How to complete this task:
Please filter the listing below and copy out the lines that hold "shoulder".

Records supplied:
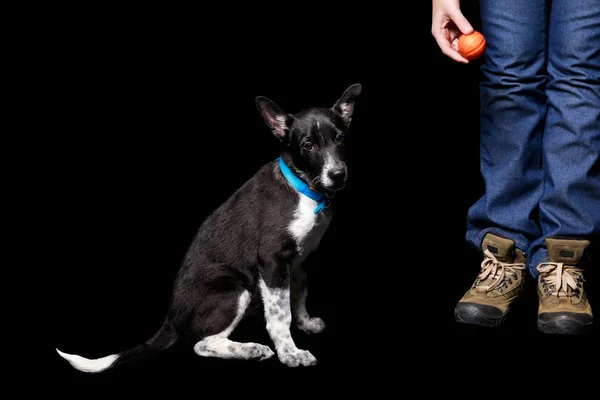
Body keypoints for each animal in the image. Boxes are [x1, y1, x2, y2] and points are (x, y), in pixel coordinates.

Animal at [56, 83, 360, 370]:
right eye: (308, 146)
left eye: (340, 138)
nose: (337, 175)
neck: (306, 189)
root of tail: (171, 320)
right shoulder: (273, 259)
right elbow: (280, 314)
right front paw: (291, 353)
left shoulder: (299, 259)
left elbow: (299, 293)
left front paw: (305, 323)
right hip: (234, 289)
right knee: (203, 344)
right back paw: (249, 349)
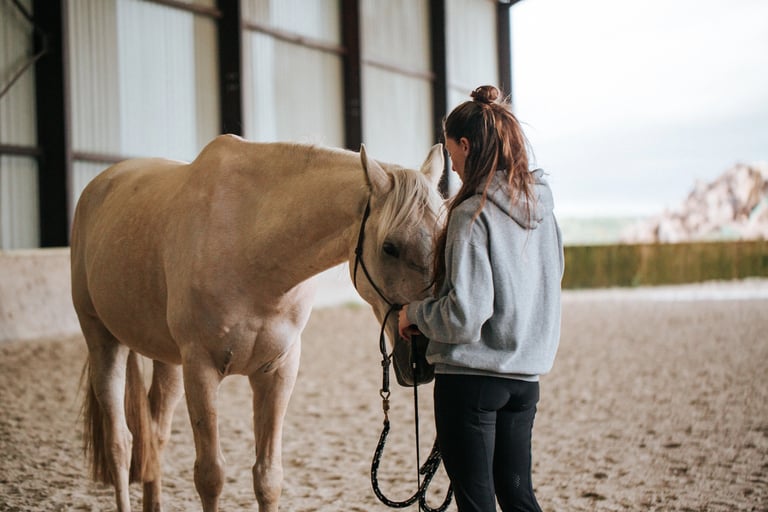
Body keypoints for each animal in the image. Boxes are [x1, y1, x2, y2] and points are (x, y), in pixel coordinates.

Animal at [70, 134, 445, 512]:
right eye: (390, 247)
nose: (422, 359)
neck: (249, 245)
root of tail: (100, 184)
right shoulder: (200, 369)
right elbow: (210, 476)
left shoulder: (277, 371)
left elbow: (268, 477)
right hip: (103, 340)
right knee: (119, 443)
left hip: (167, 360)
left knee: (155, 433)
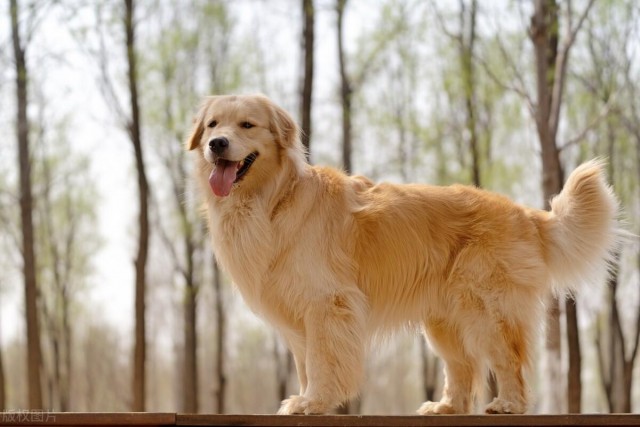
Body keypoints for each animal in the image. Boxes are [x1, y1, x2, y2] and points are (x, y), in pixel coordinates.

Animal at [188, 95, 616, 416]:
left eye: (247, 125)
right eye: (212, 125)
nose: (216, 144)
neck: (274, 199)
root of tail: (525, 213)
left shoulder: (328, 304)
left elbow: (323, 360)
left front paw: (316, 401)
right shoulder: (298, 315)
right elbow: (306, 362)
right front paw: (306, 398)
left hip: (488, 308)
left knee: (509, 359)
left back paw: (509, 403)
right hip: (444, 322)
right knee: (463, 368)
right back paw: (446, 407)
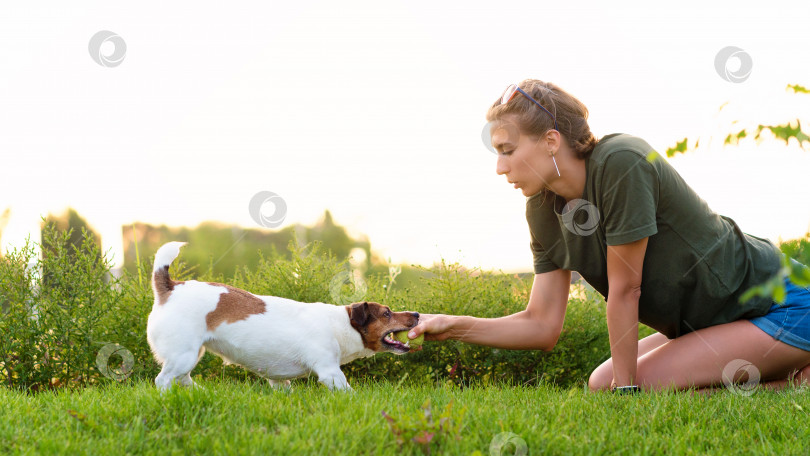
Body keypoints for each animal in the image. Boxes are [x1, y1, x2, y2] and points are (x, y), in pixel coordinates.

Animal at [146, 242, 420, 392]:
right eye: (386, 313)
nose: (417, 314)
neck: (340, 325)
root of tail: (170, 287)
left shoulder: (279, 380)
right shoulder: (330, 372)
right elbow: (348, 392)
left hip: (190, 355)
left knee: (183, 380)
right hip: (183, 354)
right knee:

Exercise response:
right shoulder: (273, 259)
left shoulder: (299, 259)
right shoulder: (200, 369)
left shoulder: (277, 371)
left shoulder: (328, 304)
right shoulder: (298, 315)
left shoulder: (279, 380)
right shoulder: (330, 372)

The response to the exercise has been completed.